The shooting shocked the Mediterranean city, which prides itself on its live-and-let-live attitude and boasts a thriving gay community, and drew condemnations from the city's mayor, from Cabinet ministers and from Prime Minister Benjamin Netanyahu. "We'll bring him to justice and exercise the full extent of the law against him," Mr. Netanyahu said of the killer, speaking at the Israeli Cabinet's weekly meeting.
A masked man entered a club for gay teens in downtown Tel Aviv late Saturday, pulled out a pistol and shot in all directions, police spokesman Micky Rosenfeld said. Israeli media identified the dead as a 26-year-old man and a 17-year-old girl. The man then holstered his pistol and fled the scene on foot into the busy streets of Tel Aviv, Mr. Rosenfeld said.
Nitzan Horowitz, Israel's only openly gay lawmaker, called the attack a "hate crime." "This is the worst attack ever against the gay community in Israel," he said. "This act was a blind attack against innocent youths, and I expect the authorities to exercise all means in apprehending the shooter."
Israel's gays and lesbians typically enjoy freedoms similar to those of gays in European countries. Gay soldiers serve openly in the military, and openly gay musicians and actors are among the country's most popular. Tel Aviv holds a festive annual gay parade, rainbow flags are often seen flying from apartment windows and there is a city-funded open house for the community.

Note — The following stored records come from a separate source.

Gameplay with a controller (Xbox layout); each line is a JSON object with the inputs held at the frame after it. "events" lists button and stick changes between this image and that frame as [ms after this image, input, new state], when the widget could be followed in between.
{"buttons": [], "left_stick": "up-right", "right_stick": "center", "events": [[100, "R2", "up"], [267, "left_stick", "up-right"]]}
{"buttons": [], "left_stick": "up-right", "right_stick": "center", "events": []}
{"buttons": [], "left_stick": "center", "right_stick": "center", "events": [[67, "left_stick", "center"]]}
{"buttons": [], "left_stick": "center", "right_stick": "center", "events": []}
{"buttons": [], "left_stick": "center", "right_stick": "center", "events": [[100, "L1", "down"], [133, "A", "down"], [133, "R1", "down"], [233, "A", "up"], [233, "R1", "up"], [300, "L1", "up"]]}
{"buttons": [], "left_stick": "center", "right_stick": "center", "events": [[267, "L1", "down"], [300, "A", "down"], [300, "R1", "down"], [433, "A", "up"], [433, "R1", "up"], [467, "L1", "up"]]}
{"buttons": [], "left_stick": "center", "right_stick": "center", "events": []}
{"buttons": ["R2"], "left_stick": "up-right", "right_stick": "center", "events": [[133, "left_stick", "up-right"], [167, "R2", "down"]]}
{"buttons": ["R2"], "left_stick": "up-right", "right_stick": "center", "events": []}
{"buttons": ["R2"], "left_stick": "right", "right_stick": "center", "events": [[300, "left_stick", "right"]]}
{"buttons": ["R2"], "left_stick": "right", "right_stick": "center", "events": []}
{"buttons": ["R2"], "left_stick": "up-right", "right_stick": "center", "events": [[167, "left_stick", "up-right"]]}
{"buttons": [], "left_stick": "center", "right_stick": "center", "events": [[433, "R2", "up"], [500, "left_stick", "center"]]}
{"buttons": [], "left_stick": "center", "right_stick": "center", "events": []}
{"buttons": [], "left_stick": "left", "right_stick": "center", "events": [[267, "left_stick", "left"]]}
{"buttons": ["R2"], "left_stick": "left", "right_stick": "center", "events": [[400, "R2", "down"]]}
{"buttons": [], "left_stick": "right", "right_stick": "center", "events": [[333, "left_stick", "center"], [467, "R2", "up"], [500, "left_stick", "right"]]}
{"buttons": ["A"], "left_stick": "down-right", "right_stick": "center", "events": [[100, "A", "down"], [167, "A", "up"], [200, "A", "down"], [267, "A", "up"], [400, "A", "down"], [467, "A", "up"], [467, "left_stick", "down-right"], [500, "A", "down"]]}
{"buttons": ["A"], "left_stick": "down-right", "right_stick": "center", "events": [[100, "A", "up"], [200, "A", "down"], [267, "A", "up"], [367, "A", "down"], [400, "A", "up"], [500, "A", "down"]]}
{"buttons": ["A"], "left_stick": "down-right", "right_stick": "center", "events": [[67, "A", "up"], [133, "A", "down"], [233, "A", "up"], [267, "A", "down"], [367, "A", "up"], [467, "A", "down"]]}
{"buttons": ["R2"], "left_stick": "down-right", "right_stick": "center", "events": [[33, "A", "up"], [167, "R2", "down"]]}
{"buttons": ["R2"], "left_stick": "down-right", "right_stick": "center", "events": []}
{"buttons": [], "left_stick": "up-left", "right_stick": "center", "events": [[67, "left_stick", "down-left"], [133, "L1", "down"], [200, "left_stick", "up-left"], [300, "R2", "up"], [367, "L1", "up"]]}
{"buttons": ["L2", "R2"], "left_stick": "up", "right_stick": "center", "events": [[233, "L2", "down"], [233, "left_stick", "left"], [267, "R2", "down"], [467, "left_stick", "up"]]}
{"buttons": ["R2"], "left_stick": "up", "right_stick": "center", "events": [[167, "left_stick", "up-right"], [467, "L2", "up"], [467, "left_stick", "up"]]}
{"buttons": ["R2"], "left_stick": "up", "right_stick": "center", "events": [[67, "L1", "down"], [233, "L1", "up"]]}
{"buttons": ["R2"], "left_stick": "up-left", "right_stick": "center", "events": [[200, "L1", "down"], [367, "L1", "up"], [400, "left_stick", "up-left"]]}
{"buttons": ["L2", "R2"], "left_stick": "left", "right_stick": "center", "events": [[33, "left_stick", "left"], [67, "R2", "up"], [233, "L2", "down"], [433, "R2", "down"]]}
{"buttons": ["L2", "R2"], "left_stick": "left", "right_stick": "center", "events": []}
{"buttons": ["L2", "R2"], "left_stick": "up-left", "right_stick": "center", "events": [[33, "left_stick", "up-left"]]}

However, ultra-Orthodox Jewish leaders often incite against gays, especially in conservative Jerusalem, where there have been clashes between religious and gay activists. In 2005, an ultra-Orthodox protester stabbed three marchers at a Jerusalem gay parade. The ultra-Orthodox Shas party, a frequent critic of gays in Israel, issued a statement condemning Saturday's attack.